Segment Start: EXERCISE DATA

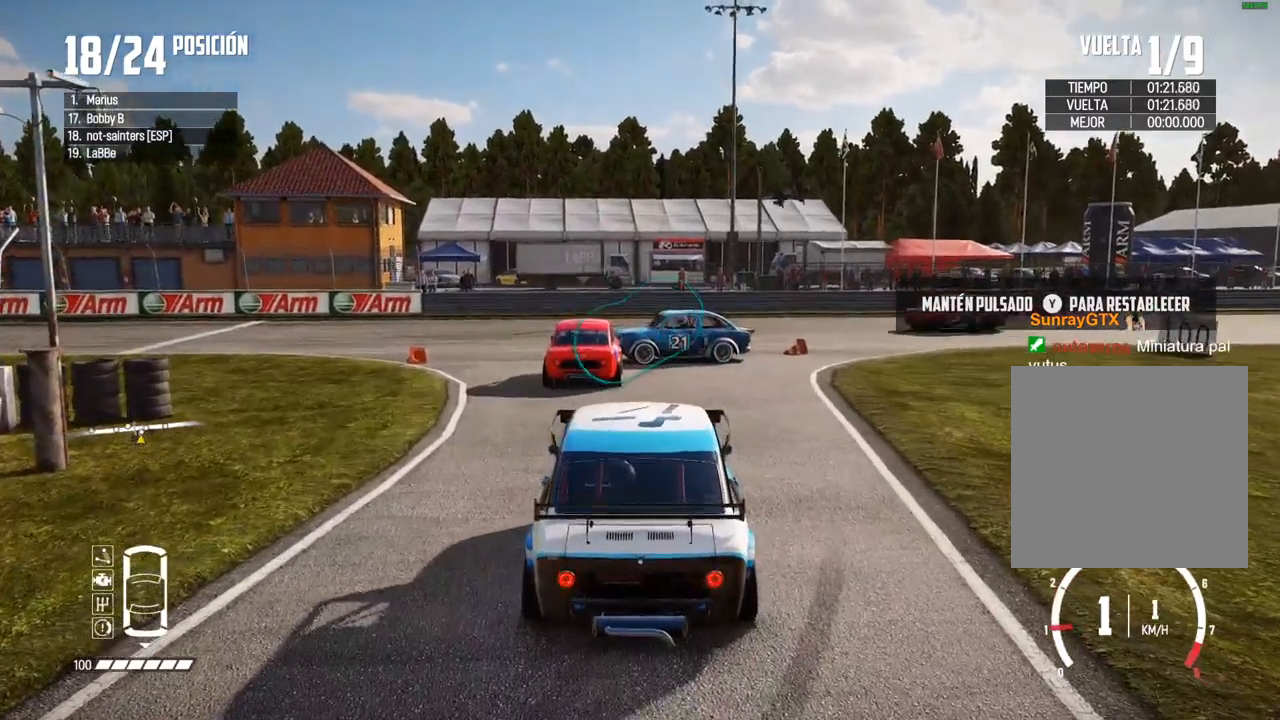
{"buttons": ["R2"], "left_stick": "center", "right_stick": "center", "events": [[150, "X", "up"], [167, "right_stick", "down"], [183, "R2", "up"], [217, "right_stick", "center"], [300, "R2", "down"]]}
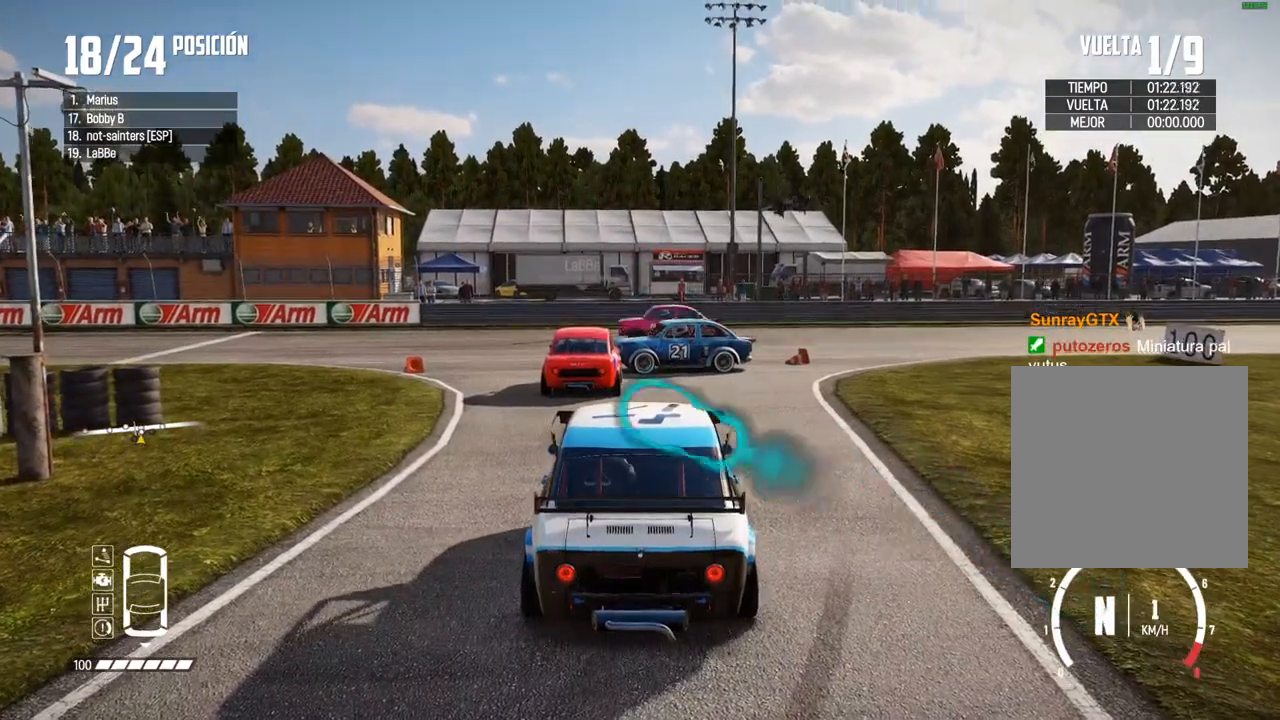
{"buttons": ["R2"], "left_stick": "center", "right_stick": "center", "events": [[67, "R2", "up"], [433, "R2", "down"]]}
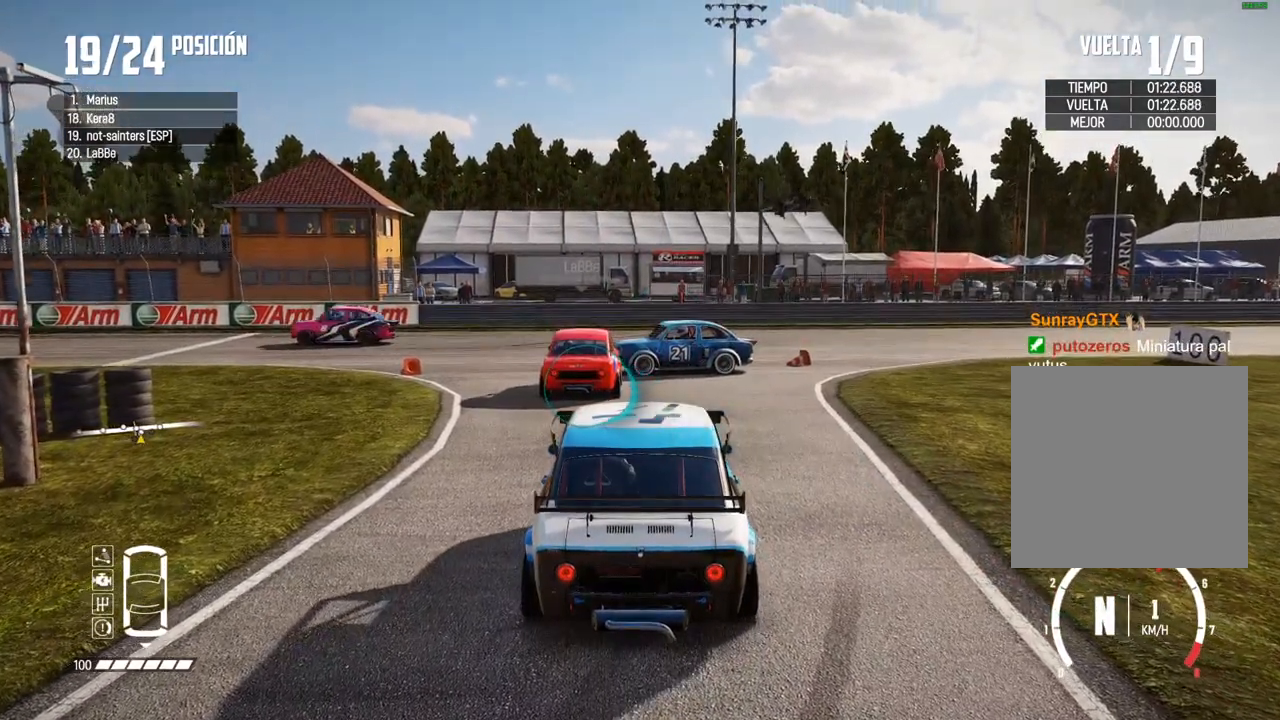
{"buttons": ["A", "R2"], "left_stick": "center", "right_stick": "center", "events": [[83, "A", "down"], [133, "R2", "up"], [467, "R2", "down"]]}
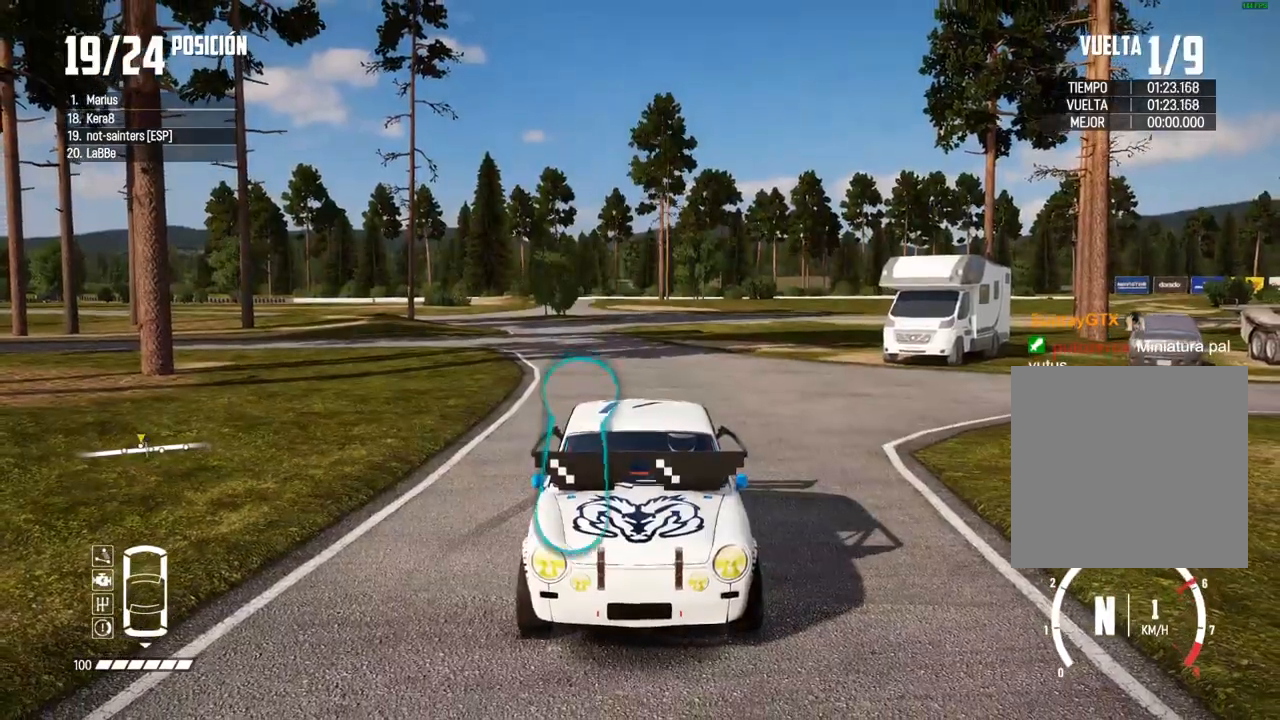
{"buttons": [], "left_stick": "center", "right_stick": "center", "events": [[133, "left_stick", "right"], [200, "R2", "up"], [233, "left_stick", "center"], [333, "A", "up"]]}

Segment End: EXERCISE DATA
Segment Start: EXERCISE DATA

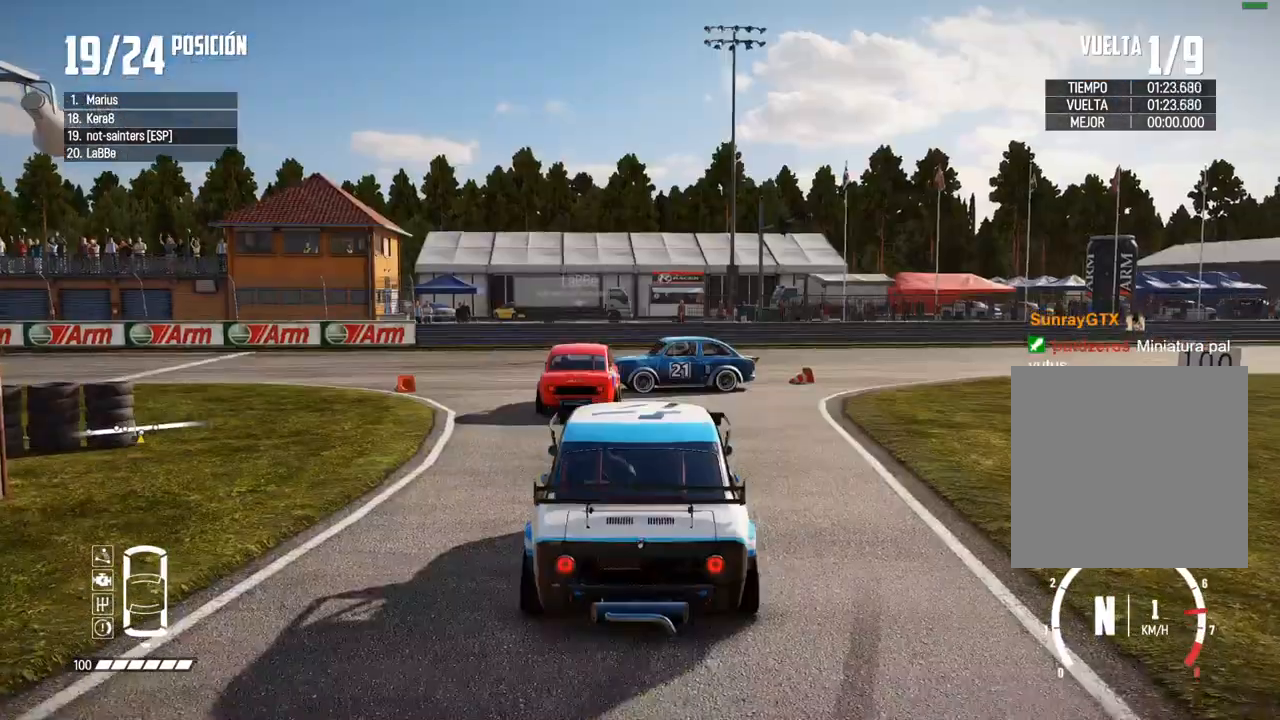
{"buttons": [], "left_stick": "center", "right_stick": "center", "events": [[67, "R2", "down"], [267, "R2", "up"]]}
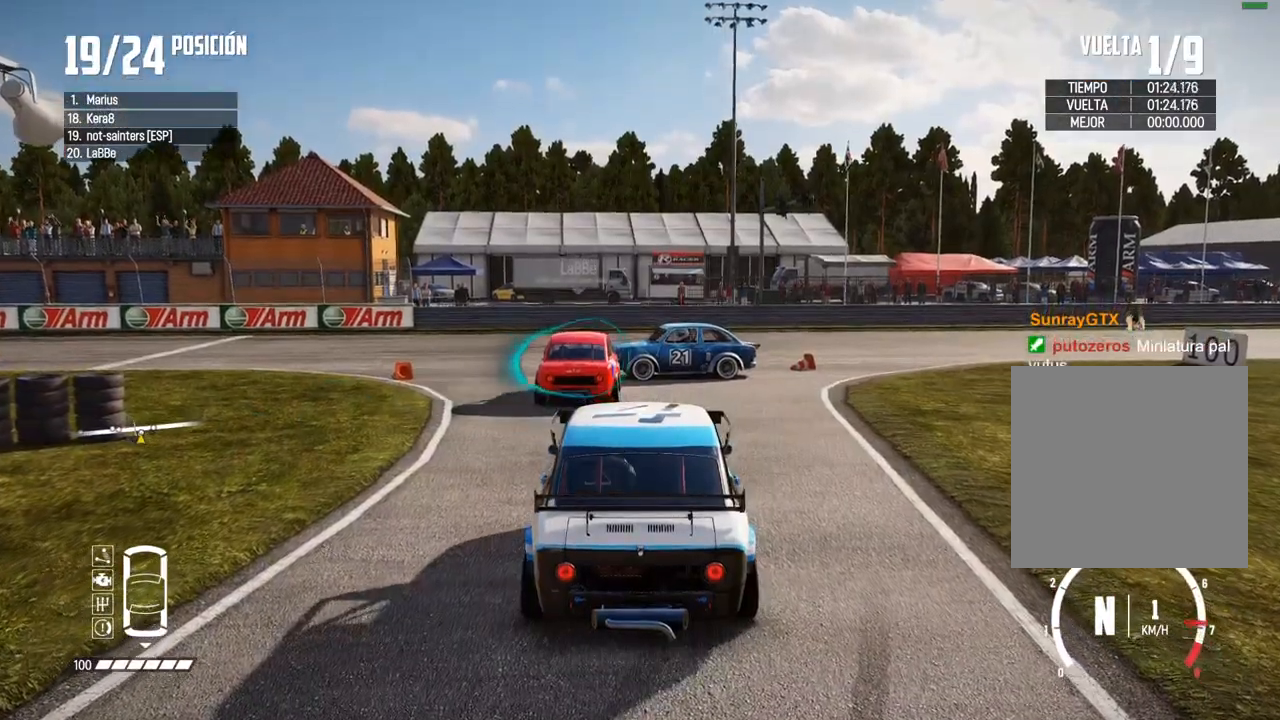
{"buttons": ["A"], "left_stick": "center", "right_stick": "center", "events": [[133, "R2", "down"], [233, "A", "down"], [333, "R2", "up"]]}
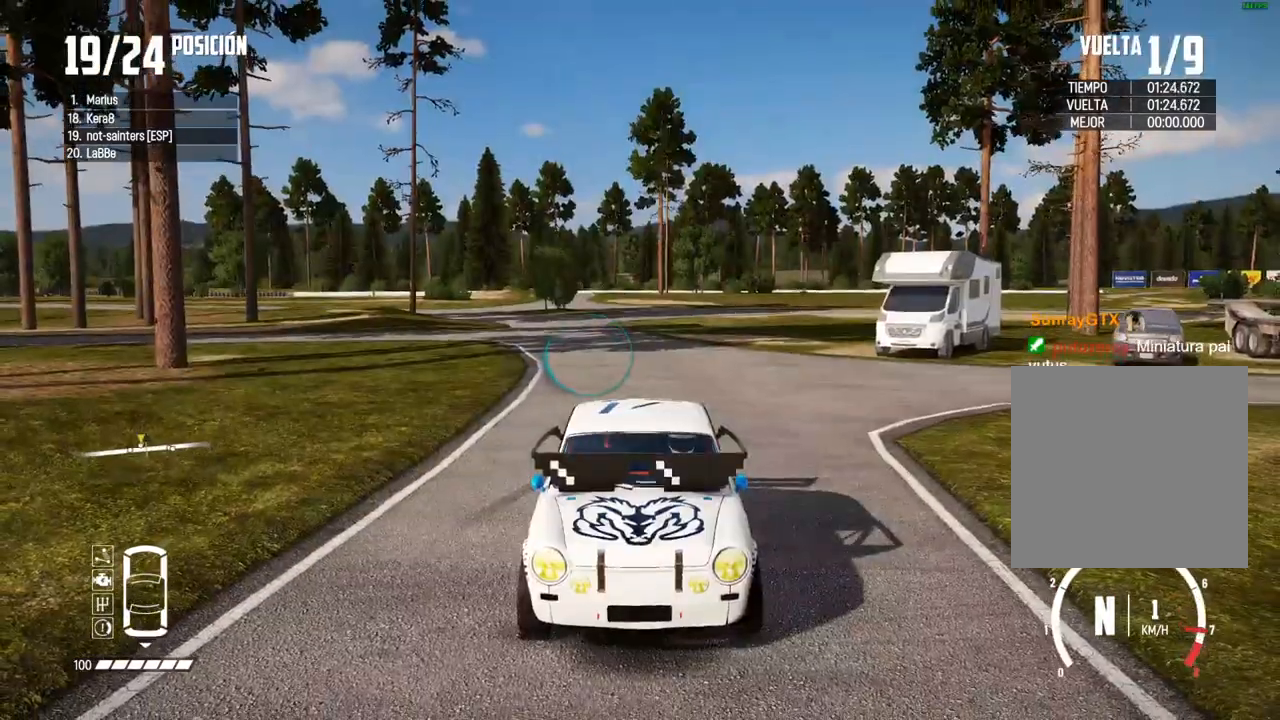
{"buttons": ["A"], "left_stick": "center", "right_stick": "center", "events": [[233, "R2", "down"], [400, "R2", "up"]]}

Segment End: EXERCISE DATA

* _WHAT THIS TASK INVOLVES_:
Note how many lines of the material hold the word "down", then state that number alone.

* _WRITTEN RESPONSE_:
6